By the time I was in middle school, everyone involved was OVER my hair.  One day, my mother plaited it down my back, cut the braid OFF at the nape of my neck, and unleashed the Kraken.  Armed with the only tool of hair maintenance I had ever known – a BRUSH – I effectively fanned the afro flames into a full on burning bush.

It took 24 hours to determine that I was going to have to grow it long again.  This process would take roughly 7 years.

During high school, I deferred to my mother’s expertise on hair straightening.  This meant utilizing tools and products from circa 1950.  DIPPITY DO.  ROLLERS WITH PINS.  You may ask, why would a person with impossibly curly hair – ROLL her hair?  I will tell you.  In theory, turning tiny curls into big curls was straightening the hair.  There is the tiniest truth in this theory.  Straighter and straightened are markedly different.

The size of the rollers.  The sleeping on those bad boys.  All to produce a look that was pretty close to Rosanne Rosannadanna.

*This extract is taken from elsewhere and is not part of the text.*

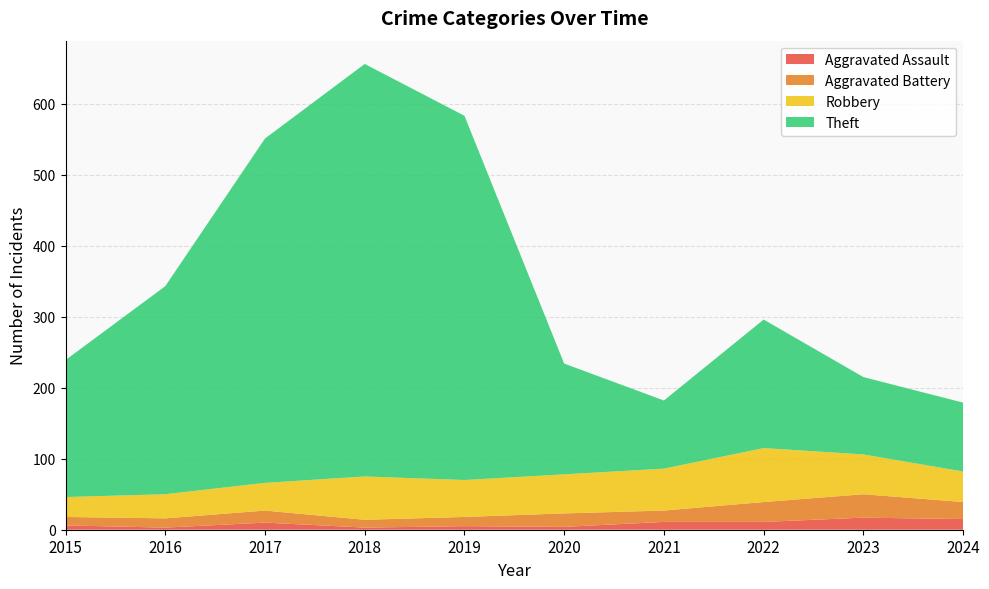

Reading left to right, what are all the values shown in this chart?

Aggravated Assault: 6	3	10	3	5	4	11	11	17	15
Aggravated Battery: 12	13	17	11	13	19	16	28	33	24
Robbery: 28	34	39	61	52	55	59	76	56	43
Theft: 193	293	485	581	513	156	96	181	109	97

My adult life has been a series of random hits and misses.  Pixie cuts that inspired my husband to beg me to grow my hair.  Growing my hair for said husband – only to reach the end of what was reasonable – cut my hair – and have my CARDIOLOGIST comment, “Thank goodness!  You look human again!”  This is not an alternative fact.

With this hair history, you would think that the idea of losing it all during chemo would not phase me.  HOWEVER, if I am completely honest, being bald is only second to having cancer on the “OH NO!” scale.  Now, I have NEVER seen a bald woman and thought anything but BRAVE, BRAVE, BRAVE.  But, when I think about ME being that bald woman, I think BALD, BALD, BALD.

Ultimately, in the beauty school of life, I had to come to learn to love my curls – to be good with me.  My curls reflect the wild, messy life that I LOVE.  I also love peace, quiet strength, simplicity.  Bald can be like that.  Bald is pretty straightforward.  I like that.